--- start of Text section ---

Compton 散射

                     

贡献者: 待更新

   Consider the process $e^-(p)\gamma(k)\rightarrow e^-(p')\gamma(k')$

\begin{equation}\begin{aligned} i\mathcal{M} &= (-ie)^2 \varepsilon_\mu^*(k')\varepsilon_\nu(k) \left[\bar u(p')\gamma^\mu \frac{i(\not{p}+\not{k}+m)}{(p+k)^2-m^2} \gamma^\nu u(p)+ \bar u(p')\gamma^\nu \frac{i(\not{p}-\not{k}'+m)}{(p-k')^2-m^2} \gamma^\mu u(p) \right]~. \end{aligned}\end{equation}
this process is related to $e^+e^-\rightarrow \gamma\gamma$(Bhabha 散射)by crossing symmetry, so we can simply do variable replacements: \[ k\rightarrow -p',\quad p'\rightarrow -k~. \] Since we change a $e^+$ of 'in' state to $e^-$ of 'out' state, we should make the above substitutions, as well as add a factor $-1$.

--- end of Text section ---

Requirements
**A)** In the Compton scattering text, what factor must be added along with the variable replacements when crossing symmetry is used?
**B)** Reproduce the part of the Compton scattering text starting with "Consider the process" and going on through "a factor $-1$.".

--- start of Material shown ---

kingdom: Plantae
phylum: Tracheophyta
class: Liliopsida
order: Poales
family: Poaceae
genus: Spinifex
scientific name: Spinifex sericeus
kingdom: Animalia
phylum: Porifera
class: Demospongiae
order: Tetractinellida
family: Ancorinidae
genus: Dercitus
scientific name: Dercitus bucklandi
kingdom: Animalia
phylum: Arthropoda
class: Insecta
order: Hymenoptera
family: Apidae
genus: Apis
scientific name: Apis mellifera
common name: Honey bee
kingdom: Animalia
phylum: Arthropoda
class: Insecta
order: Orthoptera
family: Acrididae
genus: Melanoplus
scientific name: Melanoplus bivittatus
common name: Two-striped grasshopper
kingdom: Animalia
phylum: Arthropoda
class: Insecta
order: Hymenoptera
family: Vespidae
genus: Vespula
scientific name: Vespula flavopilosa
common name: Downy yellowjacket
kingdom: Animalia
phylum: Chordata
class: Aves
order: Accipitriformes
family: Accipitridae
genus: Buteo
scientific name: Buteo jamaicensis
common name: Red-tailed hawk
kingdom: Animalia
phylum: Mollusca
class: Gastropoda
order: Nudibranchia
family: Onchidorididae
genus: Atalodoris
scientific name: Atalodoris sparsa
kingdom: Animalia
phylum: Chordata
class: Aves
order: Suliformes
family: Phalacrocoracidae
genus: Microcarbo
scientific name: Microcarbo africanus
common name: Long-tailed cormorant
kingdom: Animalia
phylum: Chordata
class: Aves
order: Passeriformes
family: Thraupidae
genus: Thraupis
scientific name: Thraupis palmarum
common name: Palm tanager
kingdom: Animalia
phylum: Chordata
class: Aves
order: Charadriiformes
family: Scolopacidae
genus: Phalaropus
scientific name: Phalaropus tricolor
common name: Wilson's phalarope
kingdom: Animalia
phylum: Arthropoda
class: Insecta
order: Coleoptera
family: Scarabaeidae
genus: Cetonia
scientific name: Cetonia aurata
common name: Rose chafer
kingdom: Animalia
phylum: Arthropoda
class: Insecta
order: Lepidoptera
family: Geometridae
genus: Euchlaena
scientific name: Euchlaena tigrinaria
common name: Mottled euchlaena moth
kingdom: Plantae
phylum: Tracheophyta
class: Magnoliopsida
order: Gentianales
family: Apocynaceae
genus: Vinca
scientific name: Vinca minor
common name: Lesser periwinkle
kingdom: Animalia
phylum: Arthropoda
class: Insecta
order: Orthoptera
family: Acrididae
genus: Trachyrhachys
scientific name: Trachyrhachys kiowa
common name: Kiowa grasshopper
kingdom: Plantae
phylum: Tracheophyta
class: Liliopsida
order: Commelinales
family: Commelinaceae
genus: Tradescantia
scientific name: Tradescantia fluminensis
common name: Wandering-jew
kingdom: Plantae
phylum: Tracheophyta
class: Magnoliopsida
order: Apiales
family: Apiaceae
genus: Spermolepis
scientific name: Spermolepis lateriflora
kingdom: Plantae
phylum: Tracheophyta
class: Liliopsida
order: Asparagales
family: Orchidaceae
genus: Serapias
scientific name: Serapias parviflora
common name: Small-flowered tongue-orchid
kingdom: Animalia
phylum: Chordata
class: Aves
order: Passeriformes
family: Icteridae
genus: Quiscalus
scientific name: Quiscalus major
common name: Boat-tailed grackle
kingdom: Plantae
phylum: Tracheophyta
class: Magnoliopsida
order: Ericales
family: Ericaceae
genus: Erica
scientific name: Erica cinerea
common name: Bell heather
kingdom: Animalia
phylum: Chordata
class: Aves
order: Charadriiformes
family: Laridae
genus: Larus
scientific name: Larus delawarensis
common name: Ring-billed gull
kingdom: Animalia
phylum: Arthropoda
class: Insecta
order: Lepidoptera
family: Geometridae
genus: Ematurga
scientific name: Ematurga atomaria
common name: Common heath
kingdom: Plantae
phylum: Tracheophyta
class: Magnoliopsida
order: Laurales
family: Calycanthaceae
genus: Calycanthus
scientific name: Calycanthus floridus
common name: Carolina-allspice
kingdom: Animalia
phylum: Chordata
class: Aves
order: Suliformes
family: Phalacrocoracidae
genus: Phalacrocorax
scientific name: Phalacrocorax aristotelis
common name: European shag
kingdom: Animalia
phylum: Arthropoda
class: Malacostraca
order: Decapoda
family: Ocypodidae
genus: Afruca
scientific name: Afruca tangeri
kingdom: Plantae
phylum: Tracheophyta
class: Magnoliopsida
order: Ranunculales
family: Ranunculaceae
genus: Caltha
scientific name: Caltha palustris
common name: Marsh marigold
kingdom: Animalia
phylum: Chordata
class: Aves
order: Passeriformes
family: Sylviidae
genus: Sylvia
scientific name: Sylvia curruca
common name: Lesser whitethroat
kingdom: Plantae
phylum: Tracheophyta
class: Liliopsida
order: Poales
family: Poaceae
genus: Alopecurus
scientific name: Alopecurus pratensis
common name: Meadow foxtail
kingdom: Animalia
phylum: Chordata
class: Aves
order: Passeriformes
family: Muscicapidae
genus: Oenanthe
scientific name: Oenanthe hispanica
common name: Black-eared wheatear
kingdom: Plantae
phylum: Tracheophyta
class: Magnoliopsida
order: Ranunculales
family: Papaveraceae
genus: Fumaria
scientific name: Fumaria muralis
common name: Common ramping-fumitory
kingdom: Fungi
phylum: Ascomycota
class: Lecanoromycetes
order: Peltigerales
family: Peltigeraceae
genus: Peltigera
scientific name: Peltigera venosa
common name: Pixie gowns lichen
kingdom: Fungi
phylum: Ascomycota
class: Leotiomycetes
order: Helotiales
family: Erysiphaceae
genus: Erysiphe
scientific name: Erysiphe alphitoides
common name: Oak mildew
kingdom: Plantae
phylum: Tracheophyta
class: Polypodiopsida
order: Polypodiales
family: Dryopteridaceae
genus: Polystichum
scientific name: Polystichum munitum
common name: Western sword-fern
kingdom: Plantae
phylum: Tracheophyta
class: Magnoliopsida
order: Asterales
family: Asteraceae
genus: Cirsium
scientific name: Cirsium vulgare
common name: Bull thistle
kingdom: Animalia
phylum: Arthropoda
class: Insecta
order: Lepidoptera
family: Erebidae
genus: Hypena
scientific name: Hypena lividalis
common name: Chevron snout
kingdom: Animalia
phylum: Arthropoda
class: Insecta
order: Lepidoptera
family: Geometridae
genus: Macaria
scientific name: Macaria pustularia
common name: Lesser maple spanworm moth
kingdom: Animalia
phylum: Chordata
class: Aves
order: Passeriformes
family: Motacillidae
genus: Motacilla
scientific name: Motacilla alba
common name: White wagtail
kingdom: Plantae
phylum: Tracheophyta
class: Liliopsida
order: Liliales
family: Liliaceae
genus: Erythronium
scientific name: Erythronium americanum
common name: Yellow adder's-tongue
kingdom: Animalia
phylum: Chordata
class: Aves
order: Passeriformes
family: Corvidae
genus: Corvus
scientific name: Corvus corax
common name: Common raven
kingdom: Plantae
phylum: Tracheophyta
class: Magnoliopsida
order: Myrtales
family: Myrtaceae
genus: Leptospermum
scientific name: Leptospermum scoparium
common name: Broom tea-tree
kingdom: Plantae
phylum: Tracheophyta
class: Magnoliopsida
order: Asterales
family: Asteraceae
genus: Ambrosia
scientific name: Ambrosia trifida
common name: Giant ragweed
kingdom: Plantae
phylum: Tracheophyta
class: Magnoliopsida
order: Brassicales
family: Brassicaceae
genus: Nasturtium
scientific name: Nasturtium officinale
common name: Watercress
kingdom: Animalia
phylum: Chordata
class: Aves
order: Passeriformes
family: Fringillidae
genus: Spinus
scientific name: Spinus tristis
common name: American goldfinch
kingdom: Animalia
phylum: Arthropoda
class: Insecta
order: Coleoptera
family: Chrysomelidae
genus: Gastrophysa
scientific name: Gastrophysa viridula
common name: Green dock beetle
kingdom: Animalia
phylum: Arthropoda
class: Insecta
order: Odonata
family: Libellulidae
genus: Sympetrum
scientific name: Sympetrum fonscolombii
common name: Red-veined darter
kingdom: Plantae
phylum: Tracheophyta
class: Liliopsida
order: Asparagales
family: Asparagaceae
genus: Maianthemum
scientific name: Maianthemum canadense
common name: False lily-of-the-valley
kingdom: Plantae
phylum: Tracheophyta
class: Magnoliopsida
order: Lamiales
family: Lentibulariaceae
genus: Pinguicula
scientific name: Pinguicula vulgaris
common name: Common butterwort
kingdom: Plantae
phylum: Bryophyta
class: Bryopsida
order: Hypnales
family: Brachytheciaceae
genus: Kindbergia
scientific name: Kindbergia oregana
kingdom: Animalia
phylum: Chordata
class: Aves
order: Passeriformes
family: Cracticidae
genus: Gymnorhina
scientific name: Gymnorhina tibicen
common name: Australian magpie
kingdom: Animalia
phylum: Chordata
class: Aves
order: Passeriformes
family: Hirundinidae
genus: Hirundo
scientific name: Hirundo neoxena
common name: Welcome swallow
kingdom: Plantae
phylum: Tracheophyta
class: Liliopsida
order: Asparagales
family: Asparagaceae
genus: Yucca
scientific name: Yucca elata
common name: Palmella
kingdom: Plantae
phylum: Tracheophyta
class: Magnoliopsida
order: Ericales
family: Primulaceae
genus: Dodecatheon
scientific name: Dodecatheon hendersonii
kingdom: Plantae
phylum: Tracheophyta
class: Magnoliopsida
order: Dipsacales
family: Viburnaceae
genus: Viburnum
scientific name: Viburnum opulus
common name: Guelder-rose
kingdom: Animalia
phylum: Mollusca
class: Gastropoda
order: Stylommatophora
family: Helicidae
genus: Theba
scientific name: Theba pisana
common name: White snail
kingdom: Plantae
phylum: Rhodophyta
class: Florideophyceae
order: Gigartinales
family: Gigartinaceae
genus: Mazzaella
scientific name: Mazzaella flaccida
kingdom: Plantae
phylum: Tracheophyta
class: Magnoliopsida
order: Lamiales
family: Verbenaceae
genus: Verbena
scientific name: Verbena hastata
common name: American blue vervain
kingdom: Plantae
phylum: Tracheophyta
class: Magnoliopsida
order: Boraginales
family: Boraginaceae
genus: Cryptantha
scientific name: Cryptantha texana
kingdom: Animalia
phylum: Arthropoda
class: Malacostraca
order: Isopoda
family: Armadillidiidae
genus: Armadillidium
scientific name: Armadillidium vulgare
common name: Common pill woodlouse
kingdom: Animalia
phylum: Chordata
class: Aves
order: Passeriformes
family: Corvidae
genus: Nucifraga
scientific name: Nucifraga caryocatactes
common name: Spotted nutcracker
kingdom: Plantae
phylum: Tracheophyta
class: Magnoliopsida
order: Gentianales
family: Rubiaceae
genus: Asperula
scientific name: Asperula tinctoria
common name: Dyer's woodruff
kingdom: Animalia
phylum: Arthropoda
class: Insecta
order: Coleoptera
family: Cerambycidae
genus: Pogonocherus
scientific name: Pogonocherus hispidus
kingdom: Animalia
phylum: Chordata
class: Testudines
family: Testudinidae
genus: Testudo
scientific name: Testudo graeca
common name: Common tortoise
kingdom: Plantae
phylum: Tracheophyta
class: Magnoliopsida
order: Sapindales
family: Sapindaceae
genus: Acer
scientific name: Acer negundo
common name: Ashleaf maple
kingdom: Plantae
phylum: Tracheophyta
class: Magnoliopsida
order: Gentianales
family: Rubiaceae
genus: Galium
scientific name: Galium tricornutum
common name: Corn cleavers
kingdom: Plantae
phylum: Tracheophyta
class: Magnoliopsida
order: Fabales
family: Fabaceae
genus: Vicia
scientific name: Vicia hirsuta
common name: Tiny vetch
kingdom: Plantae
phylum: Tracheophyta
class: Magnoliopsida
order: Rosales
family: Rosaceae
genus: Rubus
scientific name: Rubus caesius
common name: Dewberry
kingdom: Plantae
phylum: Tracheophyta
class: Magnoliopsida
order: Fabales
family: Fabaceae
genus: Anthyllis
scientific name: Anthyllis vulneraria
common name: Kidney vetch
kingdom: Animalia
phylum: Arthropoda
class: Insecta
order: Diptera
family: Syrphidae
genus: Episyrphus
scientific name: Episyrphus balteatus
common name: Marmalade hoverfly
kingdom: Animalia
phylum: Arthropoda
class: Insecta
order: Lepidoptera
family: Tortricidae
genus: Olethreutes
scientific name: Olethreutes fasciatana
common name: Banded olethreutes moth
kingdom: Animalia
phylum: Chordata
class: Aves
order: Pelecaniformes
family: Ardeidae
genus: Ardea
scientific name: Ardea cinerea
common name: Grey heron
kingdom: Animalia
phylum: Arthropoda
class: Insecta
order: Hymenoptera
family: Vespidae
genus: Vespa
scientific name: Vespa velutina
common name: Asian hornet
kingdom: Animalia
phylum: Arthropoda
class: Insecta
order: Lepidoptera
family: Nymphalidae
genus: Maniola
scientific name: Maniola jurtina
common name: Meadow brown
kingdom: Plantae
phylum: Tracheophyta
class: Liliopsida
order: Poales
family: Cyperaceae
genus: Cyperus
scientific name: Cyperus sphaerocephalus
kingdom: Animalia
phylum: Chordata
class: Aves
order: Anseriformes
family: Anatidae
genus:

--- end of Material shown ---

The answers
**A)** A factor of −1.

**B)**
Consider the process $e^-(p)\gamma(k)\rightarrow e^-(p')\gamma(k')$

\begin{equation}\begin{aligned} i\mathcal{M} &= (-ie)^2 \varepsilon_\mu^*(k')\varepsilon_\nu(k) \left[\bar u(p')\gamma^\mu \frac{i(\not{p}+\not{k}+m)}{(p+k)^2-m^2} \gamma^\nu u(p)+ \bar u(p')\gamma^\nu \frac{i(\not{p}-\not{k}'+m)}{(p-k')^2-m^2} \gamma^\mu u(p) \right]~. \end{aligned}\end{equation}
this process is related to $e^+e^-\rightarrow \gamma\gamma$(Bhabha 散射)by crossing symmetry, so we can simply do variable replacements: \[ k\rightarrow -p',\quad p'\rightarrow -k~. \] Since we change a $e^+$ of 'in' state to $e^-$ of 'out' state, we should make the above substitutions, as well as add a factor $-1$.